GANGNEUNG, SOUTH KOREA—She felt oddly serene as she skated to center ice, ready to take the biggest shot of her career. Even though Gigi Marvin had never been in this position before—in a shootout at the Olympics, against Canada, with the gold medal on the line—it all seemed so familiar.
"I've done that so many times in my mind,'' Marvin said. "In Warroad, where I'm from, we skate seven hours a day. We create these games and these moments in our minds as 7-year-olds. So it's been in me this whole time, just like it's been in all my teammates. We just got to live out what we've been working on our entire lives.''
For the first time in 20 years, the game ended the same way their childhood dreams did: with an Olympic gold medal.
The U.S. women beat Canada 3-2 in a shootout at Gangneung Hockey Centre, riding a stout performance from rookie goaltender Maddie Rooney and the pond-hockey chops of North Dakota's Lamoureux twins. Monique Lamoureux-Morando tied it 2-2 with six minutes, 21 seconds left in the third period on a pretty breakaway. Her sister, Jocelyne Lamoureux-Davidson, scored the decisive goal in the shootout with a spectacular display of patience and guile, outwitting Canada's superb goaltender Shannon Szabados.

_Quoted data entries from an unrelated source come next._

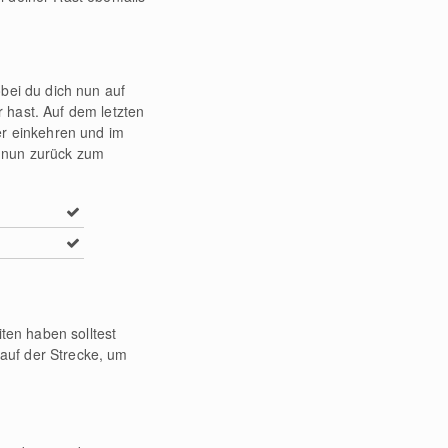
bei du dich nun auf
 hast. Auf dem letzten
er einkehren und im
e nun zurück zum
ten haben solltest
auf der Strecke, um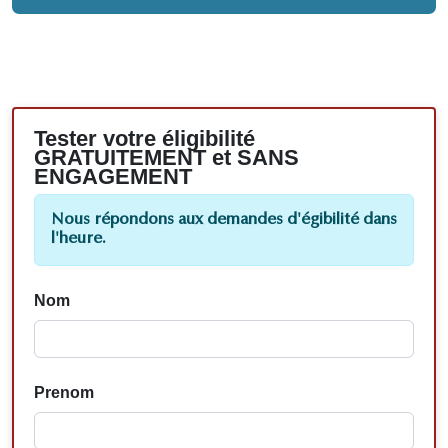
Tester votre éligibilité
GRATUITEMENT et SANS
ENGAGEMENT
Nous répondons aux demandes d'égibilité dans
l'heure.
Nom
Prenom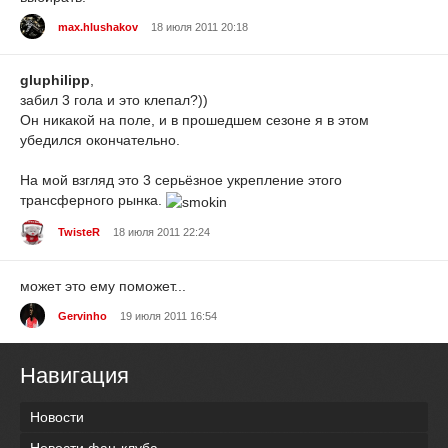
max.hlushakov
18 июля 2011 20:18
gluphilipp
,
забил 3 гола и это клепал?))
Он никакой на поле, и в прошедшем сезоне я в этом
убедился окончательно.
На мой взгляд это 3 серьёзное укрепление этого
трансферного рынка.
TwisteR
18 июля 2011 22:24
может это ему поможет...
Gervinho
19 июля 2011 16:54
Навигация
Новости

Rooney, of Andover, stopped 29 shots through overtime and four more in the shootout. She was among seven native Minnesotans to bring the U.S. its first Olympic gold medal in women's hockey since 1998, the year the sport made its Winter Games debut. The American team included six current or former Gophers, and two current or former Minnesota Duluth players.

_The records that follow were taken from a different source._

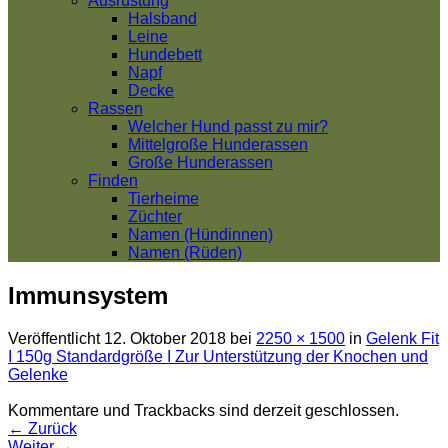
Ausrüstung
Halsband
Leine
Hundebett
Napf
Decke
Rassen
Welcher Hund passt zu mir?
Mittelgroße Hunderassen
Große Hunderassen
Finden
Tierheime
Züchter
Namen (Hündinnen)
Namen (Rüden)
Immunsystem
Veröffentlicht
12. Oktober 2018
bei
2250 × 1500
in
Gelenk Fit
I 150g Standardgröße I Zur Unterstützung der Knochen und
Gelenke
Kommentare und Trackbacks sind derzeit geschlossen.
←
Zurück
Weiter
→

Canada had won the past four Olympic gold medals and entered Thursday's matchup with a five-game win streak over the U.S. As the Americans received the gold medals they chased for two decades, it was, at long last, Canada's turn to cry.

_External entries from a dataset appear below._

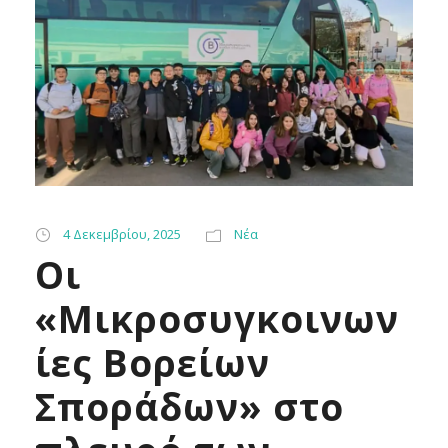
4 Δεκεμβρίου, 2025
Νέα
Οι
«Μικροσυγκοινων
ίες Βορείων
Σποράδων» στο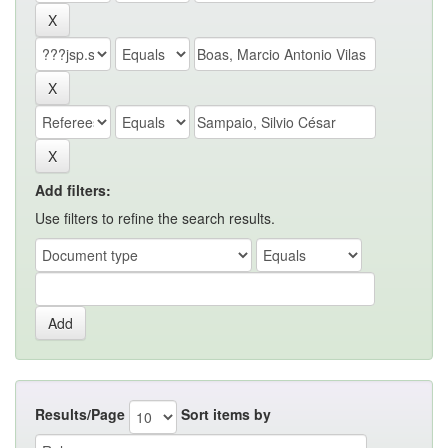
Add filters:
Use filters to refine the search results.
Results/Page
Sort items by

"Our whole team was calm,'' said Rooney, 20, who took a leave from UMD this season to train for the Olympics. "We knew we had this. "Maybe some people had some doubt. But for the past eight months, we've done everything we possibly could. I just knew we were going to get it done today.''
Like every gold-medal game between the U.S. and Canada, the Pyeongchang finale crackled with intensity, speed and a sense that something memorable would happen. For a while, it appeared that the storyline might play out in familiar style. The Americans took a 1-0 lead on Hilary Knight's power-play goal, set up by Minnetonka native Sidney Morin, with 26 seconds left in the first period.